**MATERIAL PROVIDED:**

┌──

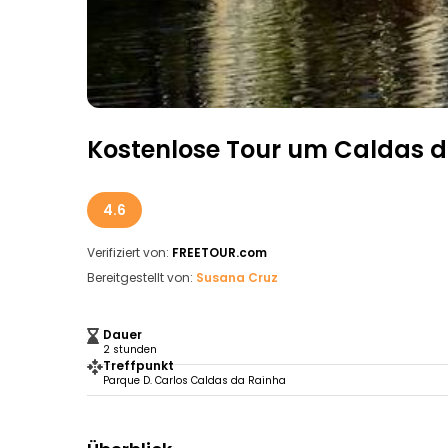
Kostenlose Tour um Caldas 
4.6
Verifiziert von:
FREETOUR.com
Bereitgestellt von:
Susana Cruz
Dauer
2 stunden
Treffpunkt
Parque D. Carlos Caldas da Rainha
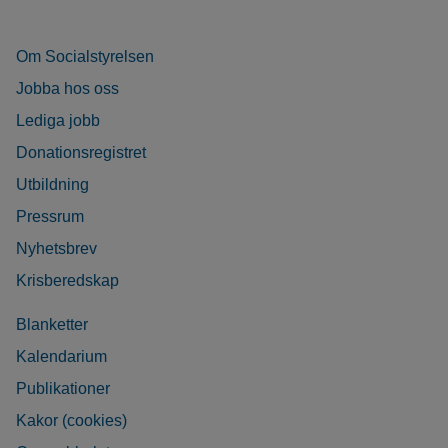
Om Socialstyrelsen
Jobba hos oss
Lediga jobb
Donationsregistret
Utbildning
Pressrum
Nyhetsbrev
Krisberedskap
Blanketter
Kalendarium
Publikationer
Kakor (cookies)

└──

**WRITTEN TASK:** Each entry, word for word, belongs in your answer; each picture does not.

**RESPONSE BELOW:**
Kostenlose Tour um Caldas 
4.6
Verifiziert von:
FREETOUR.com
Bereitgestellt von:
Susana Cruz
Dauer
2 stunden
Treffpunkt
Parque D. Carlos Caldas da Rainha
Om Socialstyrelsen
Jobba hos oss
Lediga jobb
Donationsregistret
Utbildning
Pressrum
Nyhetsbrev
Krisberedskap
Blanketter
Kalendarium
Publikationer
Kakor (cookies)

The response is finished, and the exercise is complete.